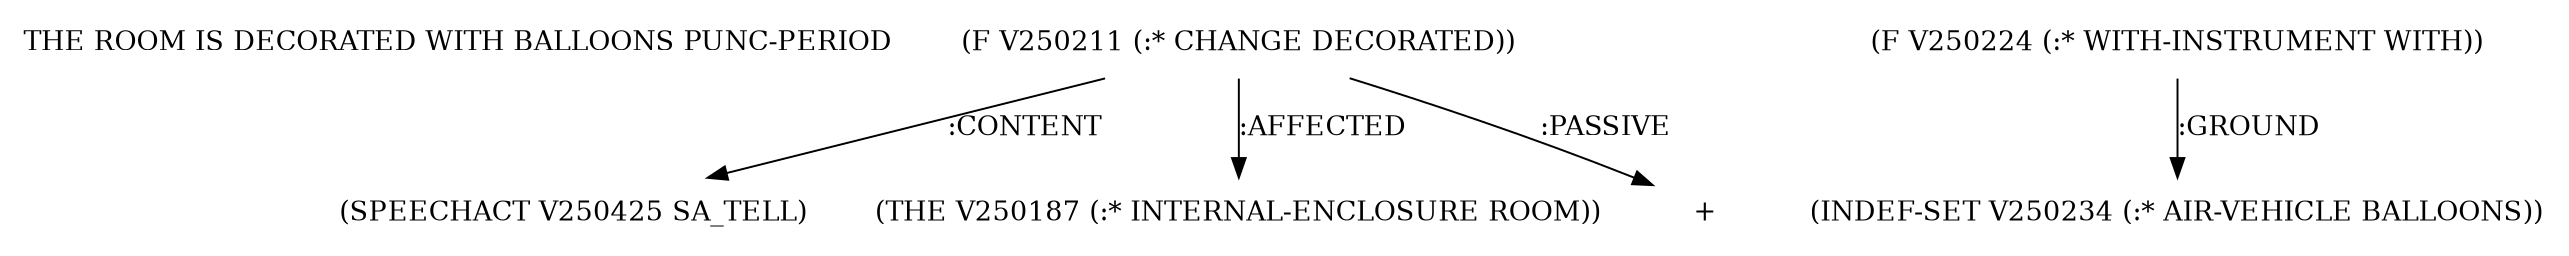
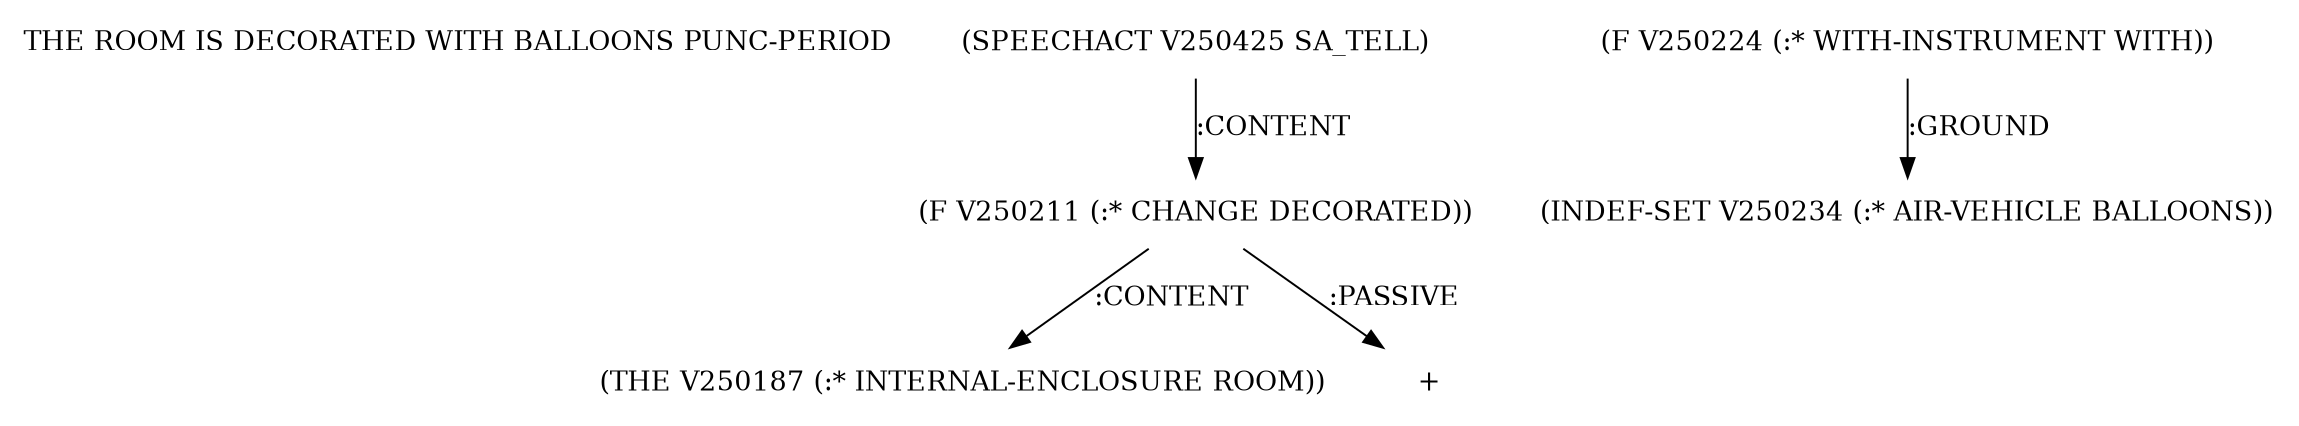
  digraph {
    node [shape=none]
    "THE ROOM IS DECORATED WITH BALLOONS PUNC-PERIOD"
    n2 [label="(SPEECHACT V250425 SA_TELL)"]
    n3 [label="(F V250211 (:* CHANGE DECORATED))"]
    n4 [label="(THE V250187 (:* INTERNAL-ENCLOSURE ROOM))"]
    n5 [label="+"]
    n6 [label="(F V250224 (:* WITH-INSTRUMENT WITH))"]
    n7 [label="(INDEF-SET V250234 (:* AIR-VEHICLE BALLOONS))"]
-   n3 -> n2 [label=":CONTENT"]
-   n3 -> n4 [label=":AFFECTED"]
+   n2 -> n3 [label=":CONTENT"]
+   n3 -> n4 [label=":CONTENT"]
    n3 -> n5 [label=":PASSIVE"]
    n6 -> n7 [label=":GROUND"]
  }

※

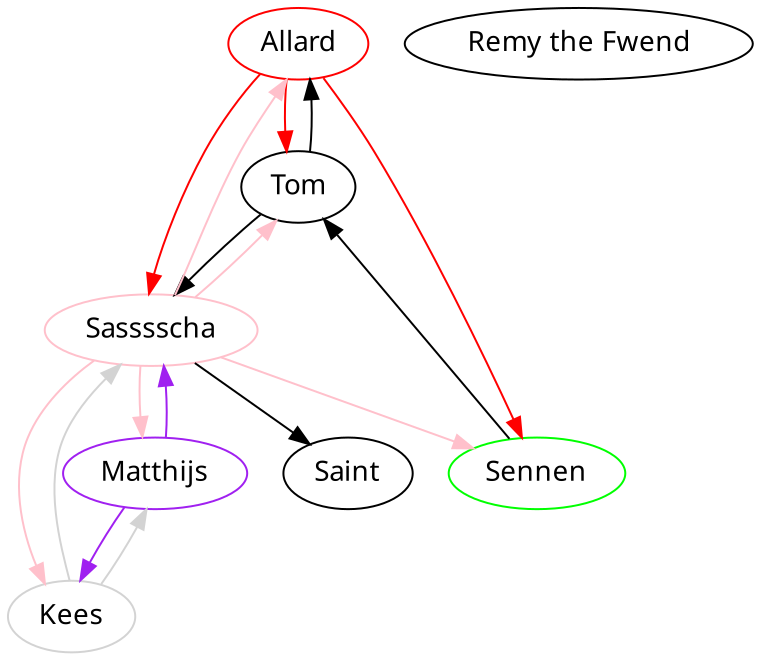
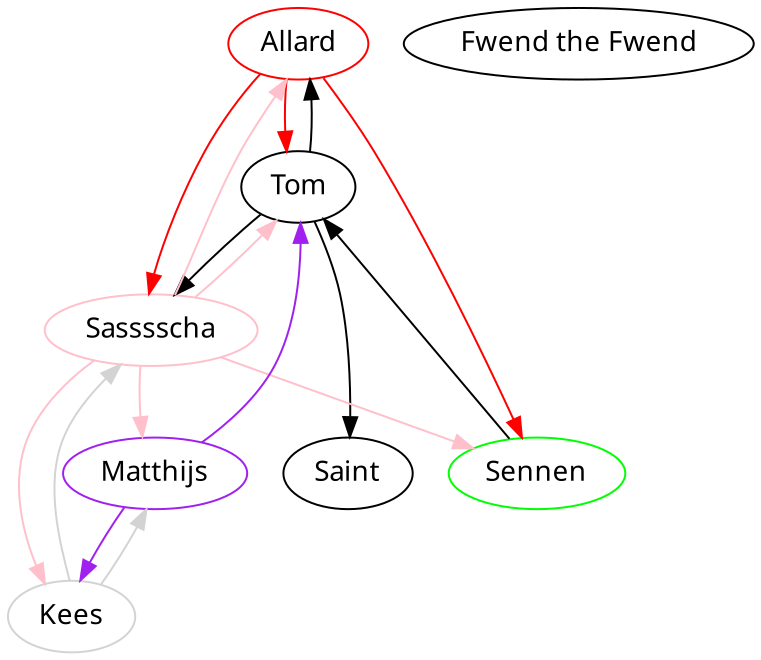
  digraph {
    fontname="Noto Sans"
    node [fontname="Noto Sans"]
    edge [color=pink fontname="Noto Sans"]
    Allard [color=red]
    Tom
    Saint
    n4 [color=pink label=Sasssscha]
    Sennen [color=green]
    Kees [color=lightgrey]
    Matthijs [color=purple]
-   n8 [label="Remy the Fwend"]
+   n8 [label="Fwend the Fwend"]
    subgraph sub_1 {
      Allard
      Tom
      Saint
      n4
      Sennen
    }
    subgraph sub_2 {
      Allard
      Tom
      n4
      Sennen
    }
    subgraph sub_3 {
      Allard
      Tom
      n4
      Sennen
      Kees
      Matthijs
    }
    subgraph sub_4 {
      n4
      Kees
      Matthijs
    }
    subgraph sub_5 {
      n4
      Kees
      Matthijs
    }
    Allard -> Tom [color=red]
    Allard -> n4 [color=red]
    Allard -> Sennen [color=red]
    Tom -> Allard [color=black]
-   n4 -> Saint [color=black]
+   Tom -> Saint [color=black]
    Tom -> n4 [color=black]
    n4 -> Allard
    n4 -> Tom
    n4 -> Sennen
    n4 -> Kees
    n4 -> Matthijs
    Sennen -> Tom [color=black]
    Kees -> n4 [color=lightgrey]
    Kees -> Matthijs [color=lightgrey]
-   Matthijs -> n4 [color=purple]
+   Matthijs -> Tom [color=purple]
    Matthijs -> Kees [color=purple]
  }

※

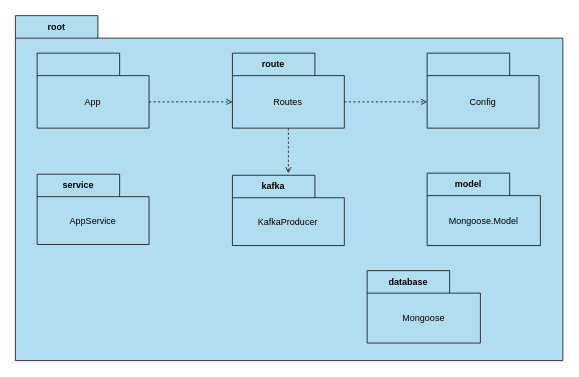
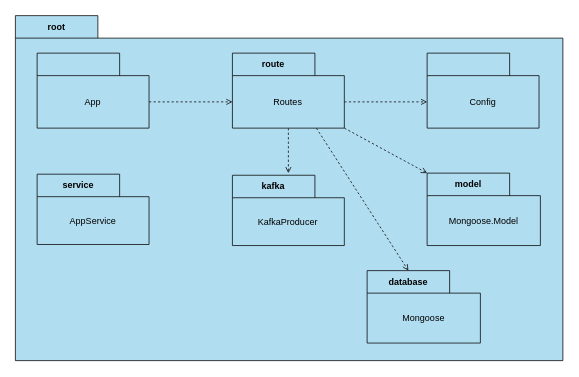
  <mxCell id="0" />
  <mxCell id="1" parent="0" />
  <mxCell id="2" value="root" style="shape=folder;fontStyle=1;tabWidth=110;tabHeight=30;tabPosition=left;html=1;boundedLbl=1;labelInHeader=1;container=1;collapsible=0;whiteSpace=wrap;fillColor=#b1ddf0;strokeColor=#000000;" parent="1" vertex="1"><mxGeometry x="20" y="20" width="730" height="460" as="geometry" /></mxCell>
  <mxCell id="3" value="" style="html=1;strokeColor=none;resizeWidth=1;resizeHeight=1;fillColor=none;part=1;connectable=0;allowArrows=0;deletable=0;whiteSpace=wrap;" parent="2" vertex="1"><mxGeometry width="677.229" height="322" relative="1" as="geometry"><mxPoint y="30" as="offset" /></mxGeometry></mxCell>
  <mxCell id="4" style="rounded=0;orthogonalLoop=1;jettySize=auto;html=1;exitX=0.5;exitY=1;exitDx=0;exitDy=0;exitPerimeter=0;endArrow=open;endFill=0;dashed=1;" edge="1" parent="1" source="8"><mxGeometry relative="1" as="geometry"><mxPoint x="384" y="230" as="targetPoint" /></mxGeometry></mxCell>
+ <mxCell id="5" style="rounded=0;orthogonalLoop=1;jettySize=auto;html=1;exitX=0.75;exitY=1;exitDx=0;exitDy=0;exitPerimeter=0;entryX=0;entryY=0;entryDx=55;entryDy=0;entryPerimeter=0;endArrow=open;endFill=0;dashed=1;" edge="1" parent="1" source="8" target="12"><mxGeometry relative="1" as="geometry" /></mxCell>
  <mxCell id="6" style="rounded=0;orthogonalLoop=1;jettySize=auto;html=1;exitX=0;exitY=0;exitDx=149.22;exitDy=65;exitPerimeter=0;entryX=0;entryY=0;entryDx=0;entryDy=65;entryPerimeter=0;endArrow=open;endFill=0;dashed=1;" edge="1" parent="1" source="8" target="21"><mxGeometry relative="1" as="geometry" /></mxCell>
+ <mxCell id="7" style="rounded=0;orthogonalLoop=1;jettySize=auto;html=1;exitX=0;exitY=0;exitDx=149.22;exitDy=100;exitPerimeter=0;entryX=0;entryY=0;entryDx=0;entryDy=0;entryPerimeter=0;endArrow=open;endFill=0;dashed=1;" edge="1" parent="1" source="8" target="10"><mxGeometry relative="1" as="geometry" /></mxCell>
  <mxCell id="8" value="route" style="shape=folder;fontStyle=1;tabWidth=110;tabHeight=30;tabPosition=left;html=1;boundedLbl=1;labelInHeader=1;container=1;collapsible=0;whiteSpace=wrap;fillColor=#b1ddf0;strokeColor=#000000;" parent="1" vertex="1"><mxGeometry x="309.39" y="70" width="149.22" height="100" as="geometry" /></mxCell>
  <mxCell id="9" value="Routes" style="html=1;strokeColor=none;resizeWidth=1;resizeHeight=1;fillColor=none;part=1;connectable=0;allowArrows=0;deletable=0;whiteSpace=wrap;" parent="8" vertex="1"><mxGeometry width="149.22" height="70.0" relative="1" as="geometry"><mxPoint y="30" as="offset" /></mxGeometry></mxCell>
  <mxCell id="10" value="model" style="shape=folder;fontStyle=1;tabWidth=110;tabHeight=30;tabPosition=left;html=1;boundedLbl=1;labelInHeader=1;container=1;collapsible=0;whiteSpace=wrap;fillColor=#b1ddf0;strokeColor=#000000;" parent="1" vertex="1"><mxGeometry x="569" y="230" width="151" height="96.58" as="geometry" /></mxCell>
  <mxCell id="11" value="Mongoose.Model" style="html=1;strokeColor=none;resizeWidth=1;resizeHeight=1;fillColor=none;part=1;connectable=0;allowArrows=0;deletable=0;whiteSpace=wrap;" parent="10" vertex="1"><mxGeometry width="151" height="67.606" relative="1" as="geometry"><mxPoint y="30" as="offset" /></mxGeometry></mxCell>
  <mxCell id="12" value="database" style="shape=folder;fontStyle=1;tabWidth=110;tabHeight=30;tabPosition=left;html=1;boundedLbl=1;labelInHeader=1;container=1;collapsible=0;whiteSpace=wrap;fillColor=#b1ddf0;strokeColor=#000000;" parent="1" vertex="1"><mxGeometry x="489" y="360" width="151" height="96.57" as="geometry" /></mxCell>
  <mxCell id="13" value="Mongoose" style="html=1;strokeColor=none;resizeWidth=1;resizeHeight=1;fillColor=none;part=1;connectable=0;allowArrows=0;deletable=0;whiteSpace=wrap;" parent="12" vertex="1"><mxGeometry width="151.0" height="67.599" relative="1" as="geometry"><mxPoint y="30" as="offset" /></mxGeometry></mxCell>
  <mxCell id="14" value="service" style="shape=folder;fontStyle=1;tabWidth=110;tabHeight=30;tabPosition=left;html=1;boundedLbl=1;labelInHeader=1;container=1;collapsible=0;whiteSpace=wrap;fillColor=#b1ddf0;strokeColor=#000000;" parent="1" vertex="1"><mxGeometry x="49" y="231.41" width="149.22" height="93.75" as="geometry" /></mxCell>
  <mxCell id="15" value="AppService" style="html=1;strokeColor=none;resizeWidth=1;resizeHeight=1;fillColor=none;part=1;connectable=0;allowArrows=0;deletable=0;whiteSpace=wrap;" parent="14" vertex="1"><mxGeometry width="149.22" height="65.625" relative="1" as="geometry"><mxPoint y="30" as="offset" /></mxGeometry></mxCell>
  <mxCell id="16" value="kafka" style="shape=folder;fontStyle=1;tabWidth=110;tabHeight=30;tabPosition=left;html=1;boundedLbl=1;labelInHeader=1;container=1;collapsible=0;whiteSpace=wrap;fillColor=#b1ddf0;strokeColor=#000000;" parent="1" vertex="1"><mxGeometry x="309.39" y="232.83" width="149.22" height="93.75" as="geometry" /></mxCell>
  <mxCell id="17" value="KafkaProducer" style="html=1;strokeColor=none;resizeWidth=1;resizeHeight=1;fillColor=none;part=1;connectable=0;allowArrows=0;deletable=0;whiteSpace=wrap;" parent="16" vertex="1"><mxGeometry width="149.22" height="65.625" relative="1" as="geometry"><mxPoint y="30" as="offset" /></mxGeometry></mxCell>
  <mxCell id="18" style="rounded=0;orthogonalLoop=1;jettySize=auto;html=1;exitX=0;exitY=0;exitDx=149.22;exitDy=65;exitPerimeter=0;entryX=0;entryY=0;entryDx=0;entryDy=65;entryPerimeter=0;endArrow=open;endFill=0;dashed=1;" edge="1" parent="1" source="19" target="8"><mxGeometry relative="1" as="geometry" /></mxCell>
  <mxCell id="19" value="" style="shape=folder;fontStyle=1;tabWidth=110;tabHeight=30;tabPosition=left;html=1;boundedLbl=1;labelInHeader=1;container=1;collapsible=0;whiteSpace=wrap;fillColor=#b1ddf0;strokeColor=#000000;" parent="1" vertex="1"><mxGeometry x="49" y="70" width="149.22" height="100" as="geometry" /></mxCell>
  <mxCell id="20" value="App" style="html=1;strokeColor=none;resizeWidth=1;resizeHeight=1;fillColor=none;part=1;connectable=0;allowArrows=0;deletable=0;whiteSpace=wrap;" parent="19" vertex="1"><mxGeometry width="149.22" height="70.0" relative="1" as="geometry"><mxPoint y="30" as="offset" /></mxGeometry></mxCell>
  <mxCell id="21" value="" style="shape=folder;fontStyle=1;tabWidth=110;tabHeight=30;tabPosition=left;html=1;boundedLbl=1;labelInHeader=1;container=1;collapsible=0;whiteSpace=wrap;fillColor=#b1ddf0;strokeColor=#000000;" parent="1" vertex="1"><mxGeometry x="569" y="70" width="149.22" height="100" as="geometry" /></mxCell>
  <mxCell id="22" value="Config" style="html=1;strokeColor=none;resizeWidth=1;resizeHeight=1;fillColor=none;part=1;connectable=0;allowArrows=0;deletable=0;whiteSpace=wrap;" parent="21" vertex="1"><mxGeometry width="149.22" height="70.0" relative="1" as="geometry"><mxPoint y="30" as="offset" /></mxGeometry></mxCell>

※

課題
上の記録から、「Sennen」という文字列を含む行をすべて抽出してもらえますか？大文字と小文字は区別してください。

出力結果
    Sennen [color=green]
      Sennen
      Sennen
      Sennen
    Allard -> Sennen [color=red]
    n4 -> Sennen
    Sennen -> Tom [color=black]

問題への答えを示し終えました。